Нарком здравоохранения Григорий Наумович Каминский и доктор Лев Григорьевич Левин прибыли через несколько минут после Сталина. Увидев врача, вождь неприязненно оглядел его с головы до ног. Это была их третья встреча. Первый раз, когда заболел Яша и Надежда Сергеевна позвонила в «кремлевку».
— Зачем врача? Что за глупости! — узнав, что у сына воспаление легких, рассердился Сталин, предпочитая всем лекарствам бурку, под которой можно хорошо пропотеть.
Затем полненький, круглолицый доктор с чеховской бородкой и пенсне возник, когда Нади не стало.
— Нет, будут говорить, что я ее убил,— Сталин тогда только что отверг холуйскую версию о сердечном припадке.— Вызвать судебно-медицинских экспертов и составить акт о том, что есть на самом деле — о самоубийстве.
Та, вторая, встреча оставила после себя особо неприятный осадок.

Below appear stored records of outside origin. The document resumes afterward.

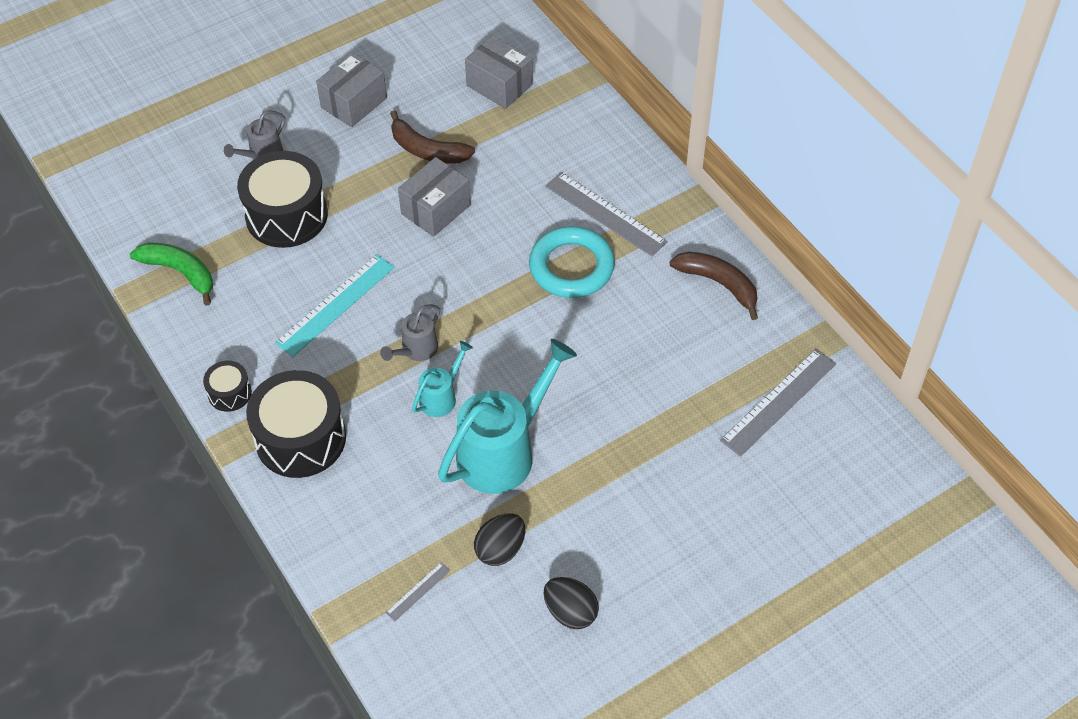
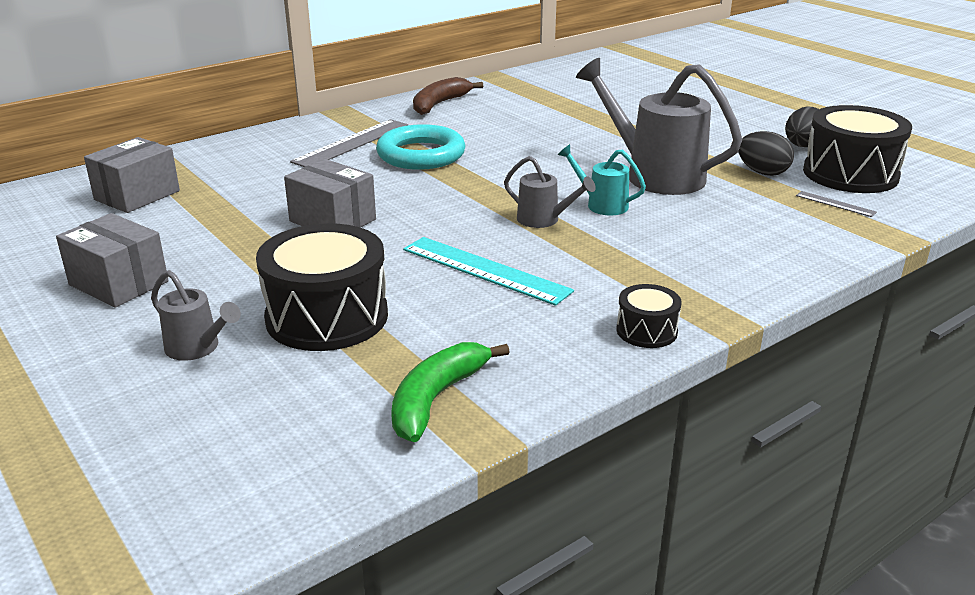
camera: 95 degrees left, 25 degrees down
(300, 438) = (692, 276): black drum -> black drum (850, 174)
(427, 150) = (231, 230): brown banana -> none
(504, 451) = (654, 175): turquoise watering can -> grey watering can
(778, 401) = (558, 87): grey ruler -> none

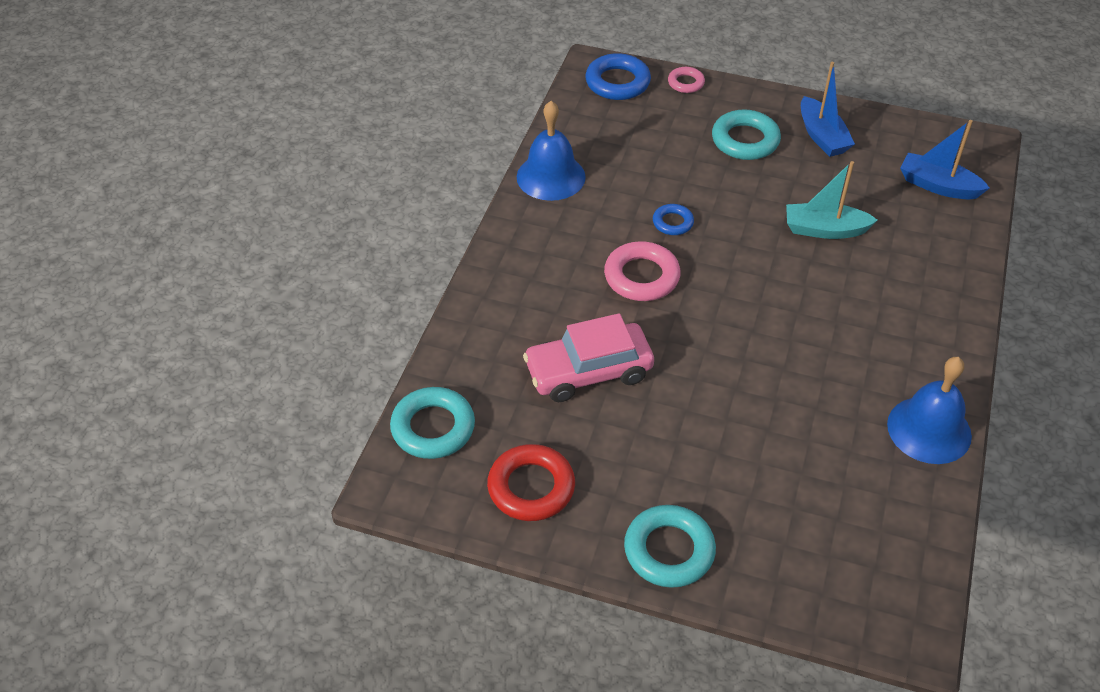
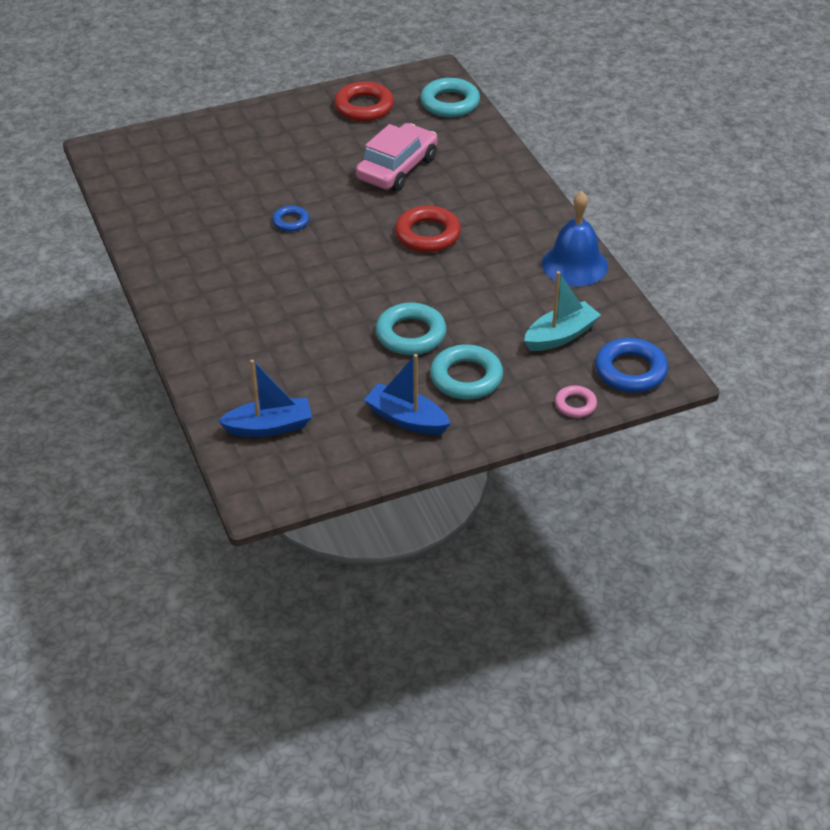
camera: 140 degrees right, 5 degrees down
(641, 277) = (427, 234): pink ring -> red ring
(669, 550) = (261, 119): turquoise ring -> turquoise ring (410, 334)
(672, 223) = (448, 280): blue ring -> blue ring (291, 222)
(824, 229) = (331, 336): turquoise boat -> turquoise boat (561, 336)
(929, 429) = (154, 244): blue bell -> none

— Зачем вскрытие? — Выслушав неуместное предложение Льва Григорьевича, Сталин и теперь ограничился короткой репликой: — Не будем огорчать вдову — она против.
«Слишком прыткий докторишка,— сложилось мнение.— Он, кажется, и Горького пытался лечить?»

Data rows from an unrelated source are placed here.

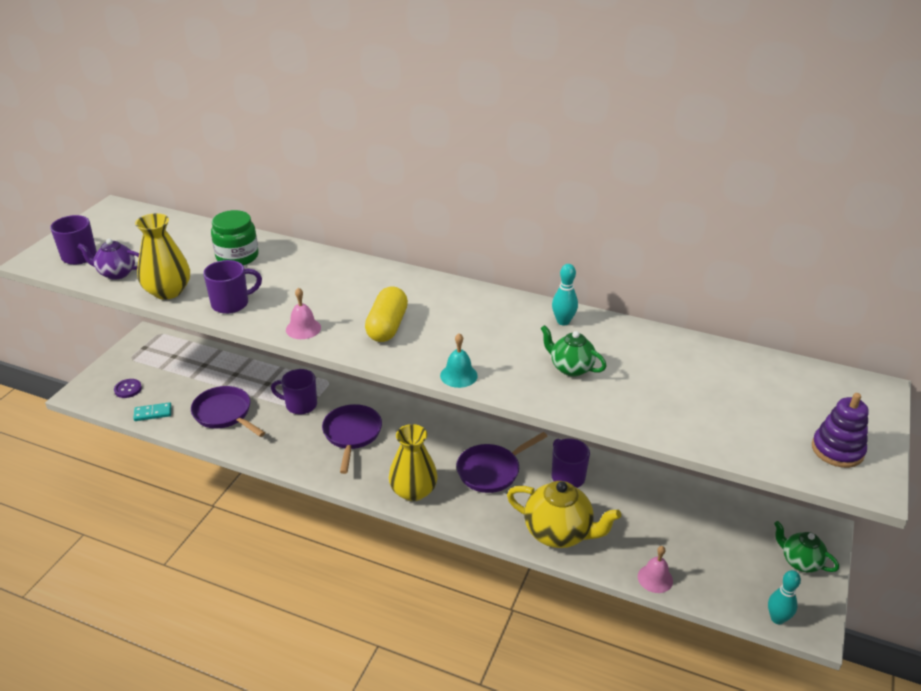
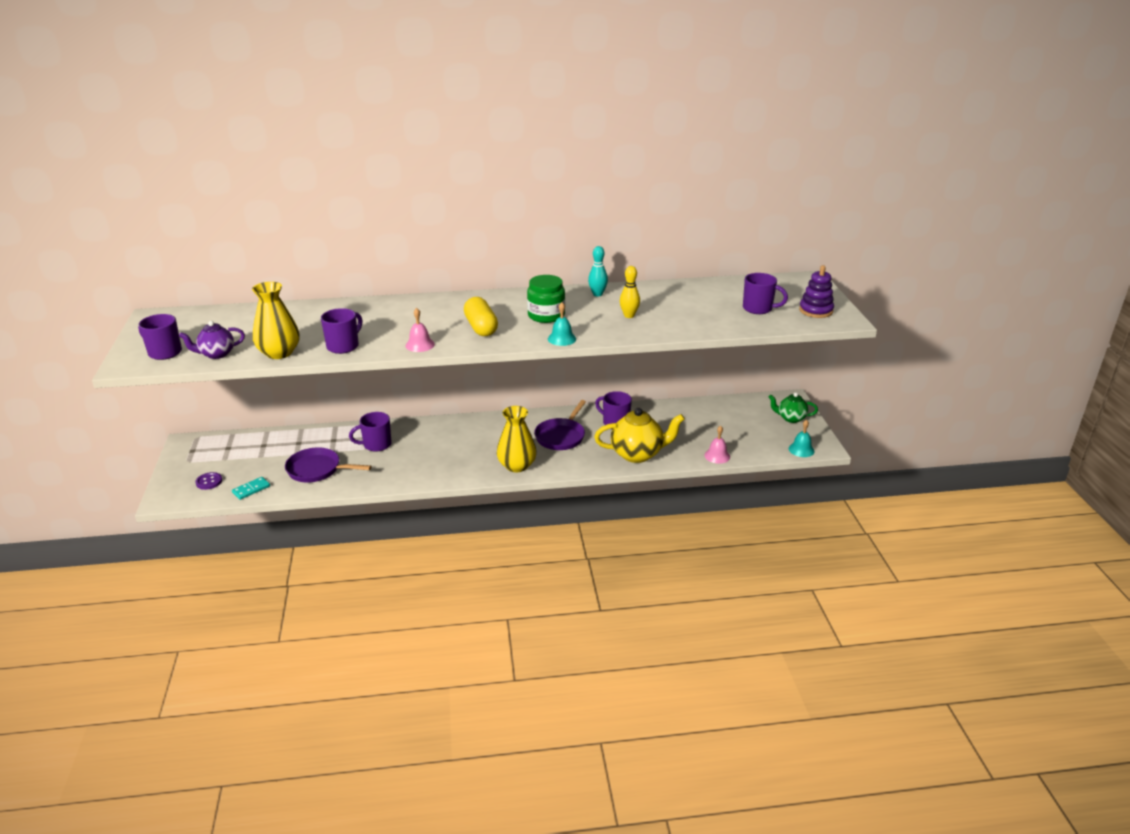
camera: 30 degrees left, 5 degrees down
(237, 257) = (310, 319): green jar -> green jar (546, 315)
(352, 434) = (437, 449): purple pan -> none
(571, 368) = (629, 315): green teapot -> yellow bowling pin
(754, 417) = (758, 309): none -> purple mug
(777, 618) = (801, 449): turquoise bowling pin -> turquoise bell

Утренние газеты вышли в траурной кайме.
«18 февраля в 5 часов 30 минут вечера скоропостижно скончался Григорий Константинович Орджоникидзе».
В медицинском заключении, подписанном наркомом Г. Каминским и начальником лечебно-санитарного управления Кремля И. Ходоровским, причиной смерти был назван «паралич сердца».
Потом Москва долго прощалась с «любимцем партии». От угасающего Бухарина зловещий титул перешел к мертвому Орджоникидзе. Его и впрямь многие любили. На заводах, в шахтерских поселках. Жесток, вспыльчив, но и по-своему благороден. Особенно горевали в Горловке. Все помнили, как Серго чуть не задушил в объятиях Фурера, переселившего кадровых рабочих в новые квартиры с ванной и газом. Вдобавок ко всему еще и розы ухитрился рассадить возле шахт. Вскоре Фурера забрали в Москву, и его самоубийство прошло незамеченным.
«Мальчишка! Даже ничего не сказал»,— подосадовал Сталин.
Фурер действительно был молод, поэтому при всем желании не мог состоять в оппозициях и быстро рос по партийной линии.